## begin DOCUMENT EXCERPT

22:52 GMT, 15 August 2012

Liz Hurley has sold her Cotswolds pile and is moving to Herefordshire. When Liz finishes unpacking the tea chests at her new home near Ledbury, I suspect she will find she has not just moved house. She may feel she has also moved time zones — a couple of decades' worth.

Herefordshire is old-fashioned and the better for it. It is black wellies, not green. It is muddy bangers, not gleaming Range Rover Evoques. It is hairy-eared hunting types, not Eurotrash polo sleeksters with year-round tans, Argentine grooms and the latest designer drug.

Botox has yet to cross the Herefordshire border, except perhaps for improving the lines of certain champion bulls.

Liz Hurley has sold her house in the Cotswolds and is moving to Herefordshire

Liz Hurley has sold her house in the Cotswolds and is moving to Herefordshire

Personal fitness trainers are not found here, unless you mean zumba dance classes down the parish hall Tuesday evenings with firm-thighed Mrs Hargreaves.

Boutique hotels and aromatherapy spas and stretch limousines and medallioned rap singers in diamond-encrusted Bentleys are rare to non-existent in these English Marches. If they did come here they might find themselves prodded like white ladies landing on the shores of Polynesia in the 16th century — a source of shoulder-heaving amusement.

If Miss Hurley, 47, is hoping to place youth’s sillier baubles behind her and reconnect with her roots as an Army officer’s daughter, she has chosen well. She has chosen a small-c conservative county, a pocket of our kingdom where modesty and restraint generally still hold sway, a place where fusion still refers to science rather than faux Asian grub.

## end DOCUMENT EXCERPT

**GIVEN REQUEST 1:** Using only the listing below, can you rewrite the part that opens with the line containing "genus: Festuca" and closes with the line containing "scientific name: Acmella repens" as a JSON list of strings, one string per line, with both end lines included and blank lines left out?

## begin MATERIAL FOR THIS EXERCISE

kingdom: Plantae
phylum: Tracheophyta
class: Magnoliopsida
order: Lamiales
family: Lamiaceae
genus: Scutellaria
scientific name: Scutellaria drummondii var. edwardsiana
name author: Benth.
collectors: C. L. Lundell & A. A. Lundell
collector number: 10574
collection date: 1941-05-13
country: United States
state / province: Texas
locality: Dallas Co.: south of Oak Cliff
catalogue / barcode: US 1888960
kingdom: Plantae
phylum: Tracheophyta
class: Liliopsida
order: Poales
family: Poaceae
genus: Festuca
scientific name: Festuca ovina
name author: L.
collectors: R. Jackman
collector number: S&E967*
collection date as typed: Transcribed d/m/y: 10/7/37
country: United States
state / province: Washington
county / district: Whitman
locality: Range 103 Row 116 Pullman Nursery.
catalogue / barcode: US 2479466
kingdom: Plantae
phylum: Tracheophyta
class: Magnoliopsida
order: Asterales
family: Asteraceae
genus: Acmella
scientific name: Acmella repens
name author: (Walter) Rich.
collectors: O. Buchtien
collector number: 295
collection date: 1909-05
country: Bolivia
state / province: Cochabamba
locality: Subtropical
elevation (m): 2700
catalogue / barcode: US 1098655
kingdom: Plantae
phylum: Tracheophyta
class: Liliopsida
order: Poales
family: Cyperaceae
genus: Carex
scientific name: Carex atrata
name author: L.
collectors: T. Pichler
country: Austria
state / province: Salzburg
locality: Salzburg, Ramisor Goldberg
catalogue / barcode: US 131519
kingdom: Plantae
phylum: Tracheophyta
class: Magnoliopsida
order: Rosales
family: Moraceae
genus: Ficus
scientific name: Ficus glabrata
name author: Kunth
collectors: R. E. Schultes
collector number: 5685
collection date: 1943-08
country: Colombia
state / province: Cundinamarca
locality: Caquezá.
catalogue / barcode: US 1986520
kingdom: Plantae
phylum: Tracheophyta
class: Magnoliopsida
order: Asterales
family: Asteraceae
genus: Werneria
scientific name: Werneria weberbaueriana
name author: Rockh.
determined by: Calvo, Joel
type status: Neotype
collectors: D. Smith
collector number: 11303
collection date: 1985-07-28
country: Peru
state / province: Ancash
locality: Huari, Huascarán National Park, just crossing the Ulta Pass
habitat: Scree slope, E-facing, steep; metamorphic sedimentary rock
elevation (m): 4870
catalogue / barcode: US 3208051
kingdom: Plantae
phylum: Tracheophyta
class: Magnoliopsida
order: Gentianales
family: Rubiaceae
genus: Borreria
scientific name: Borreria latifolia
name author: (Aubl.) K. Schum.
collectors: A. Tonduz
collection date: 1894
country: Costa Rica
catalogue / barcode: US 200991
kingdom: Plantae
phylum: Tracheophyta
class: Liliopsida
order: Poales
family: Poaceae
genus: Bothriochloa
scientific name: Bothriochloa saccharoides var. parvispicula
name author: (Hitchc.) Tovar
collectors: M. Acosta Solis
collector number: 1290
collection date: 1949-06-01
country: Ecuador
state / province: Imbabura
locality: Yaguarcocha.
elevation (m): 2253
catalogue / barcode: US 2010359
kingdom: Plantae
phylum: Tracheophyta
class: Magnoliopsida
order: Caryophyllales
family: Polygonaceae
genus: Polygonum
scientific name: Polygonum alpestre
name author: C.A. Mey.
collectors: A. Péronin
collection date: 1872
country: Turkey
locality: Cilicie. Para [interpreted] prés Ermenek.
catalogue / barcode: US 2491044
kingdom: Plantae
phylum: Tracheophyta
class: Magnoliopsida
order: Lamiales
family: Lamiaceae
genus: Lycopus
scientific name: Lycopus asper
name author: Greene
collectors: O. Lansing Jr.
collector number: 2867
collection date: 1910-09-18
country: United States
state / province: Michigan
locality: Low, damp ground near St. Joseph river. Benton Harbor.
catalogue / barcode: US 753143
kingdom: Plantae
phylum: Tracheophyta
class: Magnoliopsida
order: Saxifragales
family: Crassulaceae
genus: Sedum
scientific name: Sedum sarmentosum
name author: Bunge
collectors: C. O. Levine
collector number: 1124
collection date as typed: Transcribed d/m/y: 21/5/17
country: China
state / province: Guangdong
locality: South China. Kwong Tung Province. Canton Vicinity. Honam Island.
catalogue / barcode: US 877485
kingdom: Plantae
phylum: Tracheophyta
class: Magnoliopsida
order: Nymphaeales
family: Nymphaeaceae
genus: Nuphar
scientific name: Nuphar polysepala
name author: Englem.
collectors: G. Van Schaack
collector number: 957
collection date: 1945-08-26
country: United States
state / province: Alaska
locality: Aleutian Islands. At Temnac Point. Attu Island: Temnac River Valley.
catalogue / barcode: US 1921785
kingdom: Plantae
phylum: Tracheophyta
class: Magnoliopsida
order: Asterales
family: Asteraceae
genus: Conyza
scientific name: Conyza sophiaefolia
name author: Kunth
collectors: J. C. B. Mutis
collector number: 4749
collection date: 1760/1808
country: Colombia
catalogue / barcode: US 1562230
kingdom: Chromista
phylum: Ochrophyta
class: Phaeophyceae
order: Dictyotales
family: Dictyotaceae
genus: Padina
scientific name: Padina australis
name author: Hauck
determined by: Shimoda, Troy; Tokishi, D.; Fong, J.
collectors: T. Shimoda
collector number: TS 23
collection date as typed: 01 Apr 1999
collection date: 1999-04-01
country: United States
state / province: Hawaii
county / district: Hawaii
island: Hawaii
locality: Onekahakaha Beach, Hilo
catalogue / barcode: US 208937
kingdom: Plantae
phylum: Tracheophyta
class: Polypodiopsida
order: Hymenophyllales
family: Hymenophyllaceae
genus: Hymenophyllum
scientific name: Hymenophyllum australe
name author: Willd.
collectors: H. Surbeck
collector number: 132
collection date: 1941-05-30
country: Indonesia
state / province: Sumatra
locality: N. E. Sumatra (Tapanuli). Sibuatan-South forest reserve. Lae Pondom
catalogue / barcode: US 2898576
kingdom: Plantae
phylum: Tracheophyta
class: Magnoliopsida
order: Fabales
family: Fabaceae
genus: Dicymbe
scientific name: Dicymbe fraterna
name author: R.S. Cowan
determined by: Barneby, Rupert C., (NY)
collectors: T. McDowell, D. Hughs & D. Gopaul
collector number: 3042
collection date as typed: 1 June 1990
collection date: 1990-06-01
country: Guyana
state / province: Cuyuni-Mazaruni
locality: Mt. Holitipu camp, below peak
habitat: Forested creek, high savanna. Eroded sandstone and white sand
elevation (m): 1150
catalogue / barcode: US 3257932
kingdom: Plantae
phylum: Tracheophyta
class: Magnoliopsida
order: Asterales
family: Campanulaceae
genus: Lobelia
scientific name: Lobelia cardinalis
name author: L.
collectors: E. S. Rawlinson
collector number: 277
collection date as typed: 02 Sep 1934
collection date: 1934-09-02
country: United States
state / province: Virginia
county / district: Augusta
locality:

## end MATERIAL FOR THIS EXERCISE

**GIVEN REQUEST 2:** Can you copy the whole article about Liz Hurley's move to Herefordshire, from the top of the page, word for word?

**WORKED SOLUTION 1:**
[
  "genus: Festuca",
  "scientific name: Festuca ovina",
  "name author: L.",
  "collectors: R. Jackman",
  "collector number: S&E967*",
  "collection date as typed: Transcribed d/m/y: 10/7/37",
  "country: United States",
  "state / province: Washington",
  "county / district: Whitman",
  "locality: Range 103 Row 116 Pullman Nursery.",
  "catalogue / barcode: US 2479466",
  "kingdom: Plantae",
  "phylum: Tracheophyta",
  "class: Magnoliopsida",
  "order: Asterales",
  "family: Asteraceae",
  "genus: Acmella",
  "scientific name: Acmella repens"
]

**WORKED SOLUTION 2:**
22:52 GMT, 15 August 2012

Liz Hurley has sold her Cotswolds pile and is moving to Herefordshire. When Liz finishes unpacking the tea chests at her new home near Ledbury, I suspect she will find she has not just moved house. She may feel she has also moved time zones — a couple of decades' worth.

Herefordshire is old-fashioned and the better for it. It is black wellies, not green. It is muddy bangers, not gleaming Range Rover Evoques. It is hairy-eared hunting types, not Eurotrash polo sleeksters with year-round tans, Argentine grooms and the latest designer drug.

Botox has yet to cross the Herefordshire border, except perhaps for improving the lines of certain champion bulls.

Liz Hurley has sold her house in the Cotswolds and is moving to Herefordshire

Liz Hurley has sold her house in the Cotswolds and is moving to Herefordshire

Personal fitness trainers are not found here, unless you mean zumba dance classes down the parish hall Tuesday evenings with firm-thighed Mrs Hargreaves.

Boutique hotels and aromatherapy spas and stretch limousines and medallioned rap singers in diamond-encrusted Bentleys are rare to non-existent in these English Marches. If they did come here they might find themselves prodded like white ladies landing on the shores of Polynesia in the 16th century — a source of shoulder-heaving amusement.

If Miss Hurley, 47, is hoping to place youth’s sillier baubles behind her and reconnect with her roots as an Army officer’s daughter, she has chosen well. She has chosen a small-c conservative county, a pocket of our kingdom where modesty and restraint generally still hold sway, a place where fusion still refers to science rather than faux Asian grub.